Publisher's note: Normally, the cars you read about here at MikeHagertyCars.com are loaned to us by the press fleets of the various manufacturers for several days. Seven is typical. Occasionally, we'll get a longer period of time, and sometimes it'll only be three or four days. Our "30 Minutes With" series features cars we spent half an hour driving during last month's Western Automotive Journalists Media Day in Half Moon Bay, California.
Needless to say, these are quick drives and brief impressions that we hope to be able to flesh out with a full review of the vehicle at some point in the near future.
Media Days is a driving program, with journalists taking cars from the staging area at our host hotel, the Aristocrat, down Highway 1 to Highway 84, onto Stage Road (named for the former stagecoach stop still---but barely---standing on the corner), past the historic (since 1889), socially-aware and only-in-Northern-California funky San Gregorio General Store, through some marvelous twists and turns that lead back to Highway 1 and ultimately back to the hotel.
At the hotel, support teams from Page One Automotive and DriveShop sanitize the vehicles as they return while journalists choose their next vehicle from a total of 20 cars, trucks and SUVs provided by their manufacturers. This goes on for eight hours on day one, minus a 90-minute lunch break, and for three hours on day two.
If that sounds more like kid-in-a-candy-store stuff than just another day in the life of a car writer, you're right. There wasn't a wallflower in the bunch. But there was a line---and a list---to get behind the wheel of the 2022 Lucid Air.
If you have not yet seen a Lucid Air in person, don't feel badly---they're not exactly thick on the ground, even here in California.
The briefest summation is this: BMW expat Peter Rawlinson jumped ship to Tesla. He got the Model S to market in 2012, but left the following year, saying he felt "frustrated" and "limited". There's talk that Rawlinson wanted Tesla to aim for build quality standards that Elon Musk had no interest in.
And so we have Lucid, and its first car, the Air.
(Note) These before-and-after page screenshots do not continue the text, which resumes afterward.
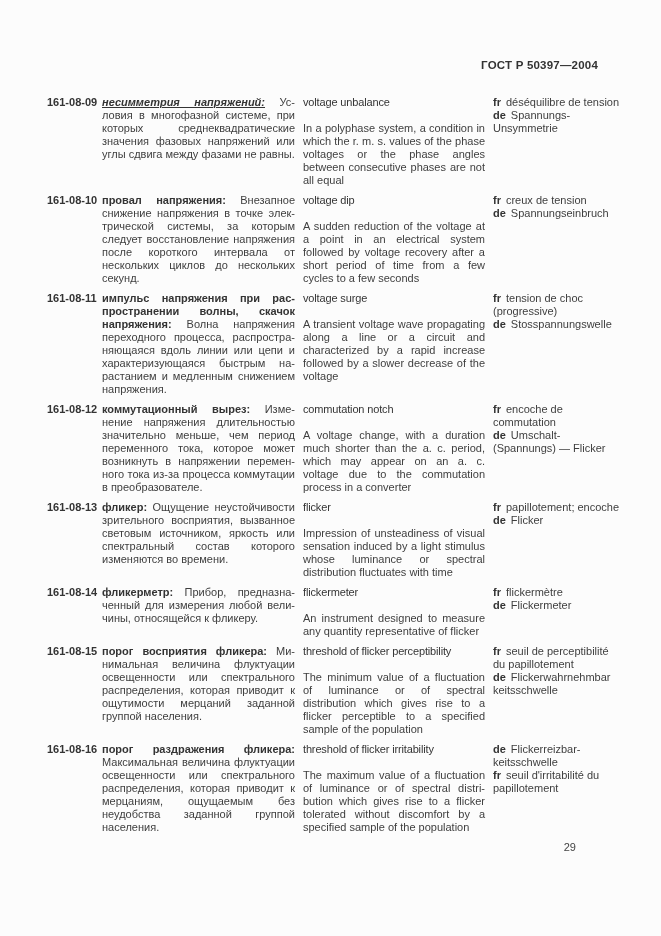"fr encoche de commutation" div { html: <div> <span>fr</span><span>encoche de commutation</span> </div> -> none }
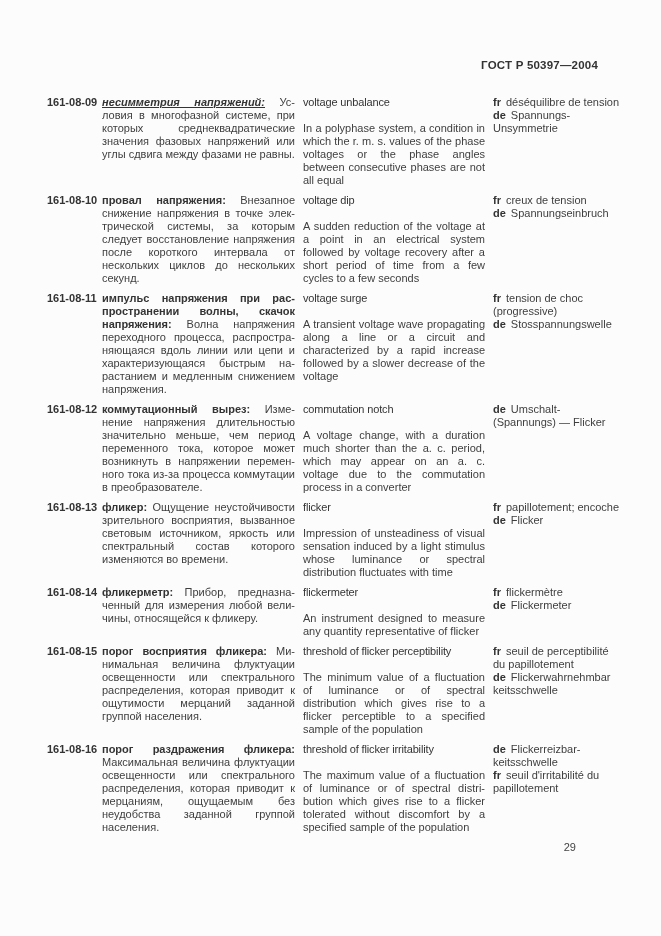"Umschalt-(Spannungs) — Flicker" span { text: Spannungs) — Flicker -> Stosspan) — Einbruch }
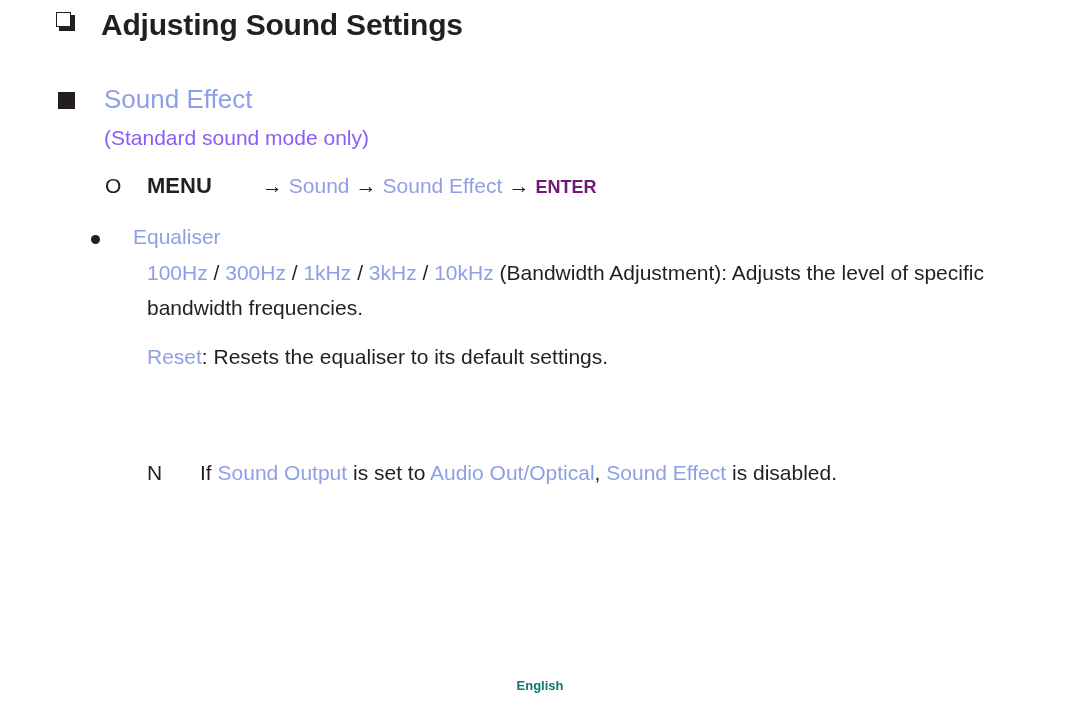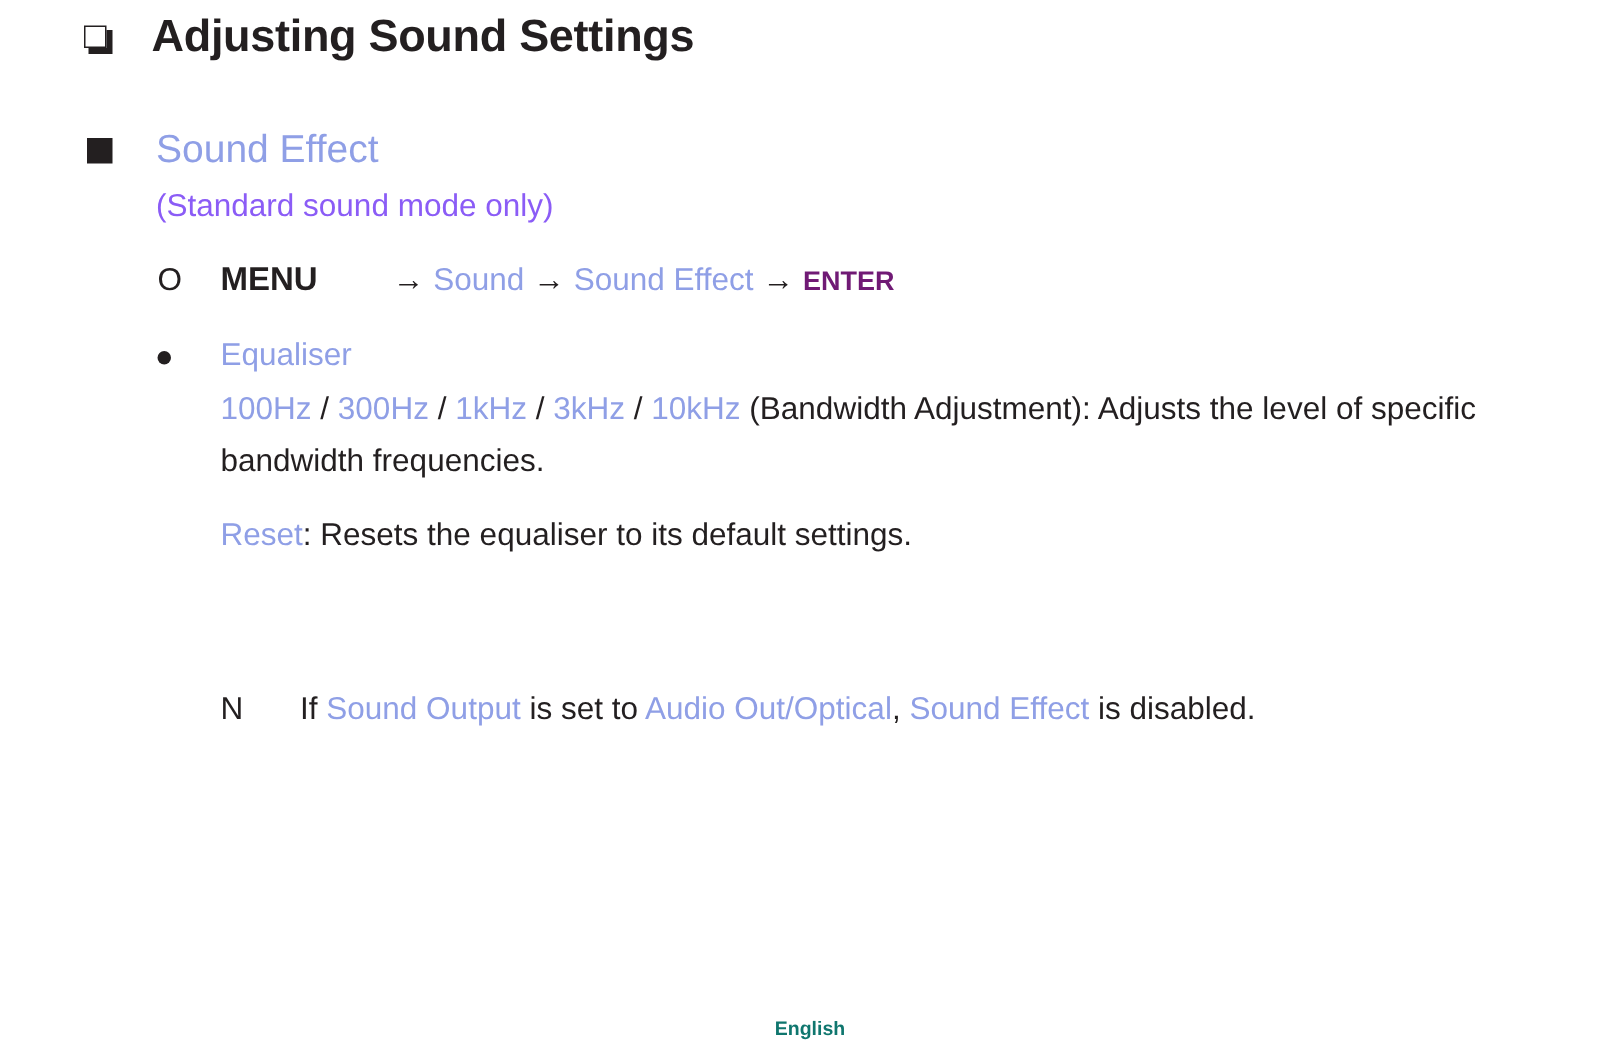"Adjusting Sound Settings" .chapter-title-row { align-items: center -> flex-start }
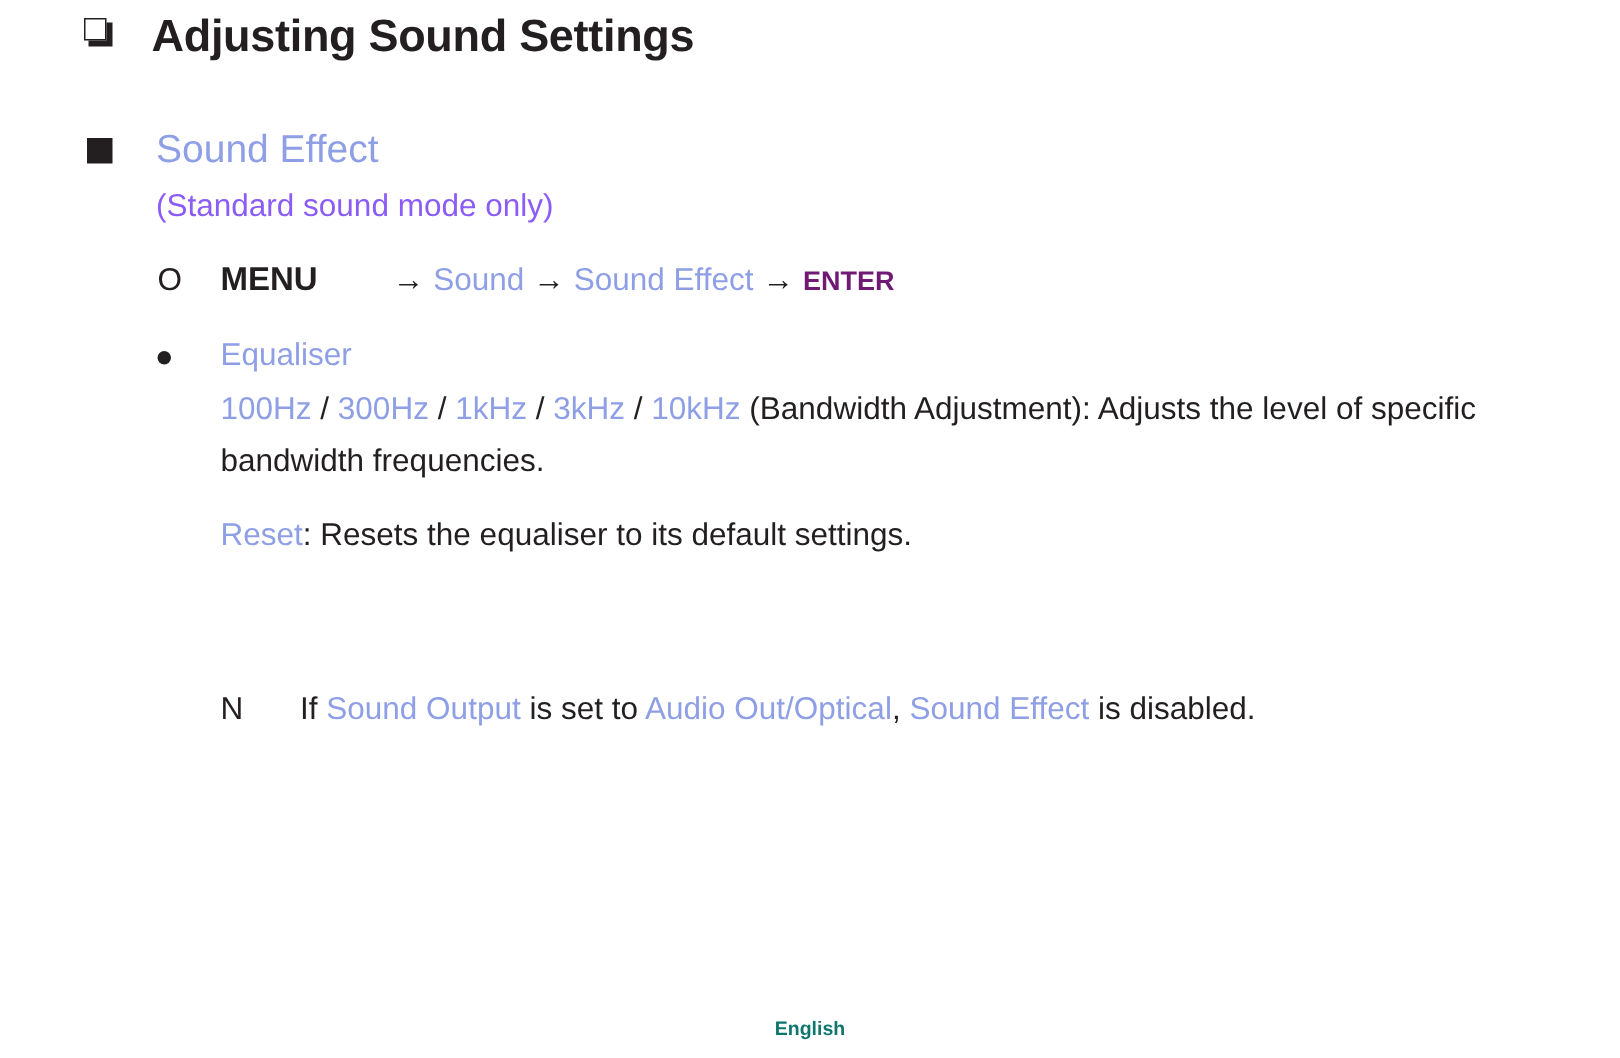"Equaliser" .equaliser-row { left: 105px -> 91px }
Rawlinson's timing is good. While we're seeing a rush of automakers (Ford, GM, VW, Hyundai, Kia, Toyota, Subaru) coming to market with EVs that undercut Tesla on pricing, Lucid's opening bet is on a market above Tesla's.
The 2022 Lucid Air produces up to 1,111 (not a typo---one thousand, one hundred and eleven) horsepower, can hit 60 miles per hour from a standing start in 2.5 seconds, has a top speed of 168 miles an hour, an EPA-estimated range per charge of 520 miles and can regain 300 miles of range via DC fast charging in 20 minutes.
Limo-like rear seat legroom, quality materials, excellent fit and finish---check, check and check.
The Lucid Air is breathtakingly fast, well appointed and marries cutting-edge tech and serious quality standards. If you're thinking it can't be cheap, you're right. The least-expensive Air, the Air Touring, with 620 horsepower, 0-60 in 3.2 seconds and 406 miles of range, starts at $107,400. The Air Grand Touring boosts the horsepower to 1,050, the range to 516 miles and starts at $154,000. And the Dream Edition, which is the model I drove---that's the 1,111 horsepower, 520 miles of range top-of-the-line starting at $169,000.
Of course, it's not just power and range that differentiate the models. There are differences in equipment and trim, as well.
That may sound stratospheric to some, but Lucid's on to something here. A lot of Tesla sales have been conquests from European luxury brands---people who have the money and are willing to spend it. They've gone downmarket to $80,000-ish Teslas, trading luxury for perceived cool. The Lucid Air aims to bring them both. Lucid also has done another very smart thing here. Rather than leading with a low-price model and then introducing faster, more luxurious variants at higher prices, it's delivered the ultimate (for now, at least) in performance this car can deliver. If it sees a business case for it, it would be very easy to come in with a 500-horsepower Air below $100,000. A two-wheel drive version with 400 horsepower could be less still. Any startup faces headwinds---especially in the automotive industry. Lucid has a long way to go in terms of becoming a sure thing and a major player. But they have absolutely delivered on the ability to build a fast, luxurious, long range electric vehicle.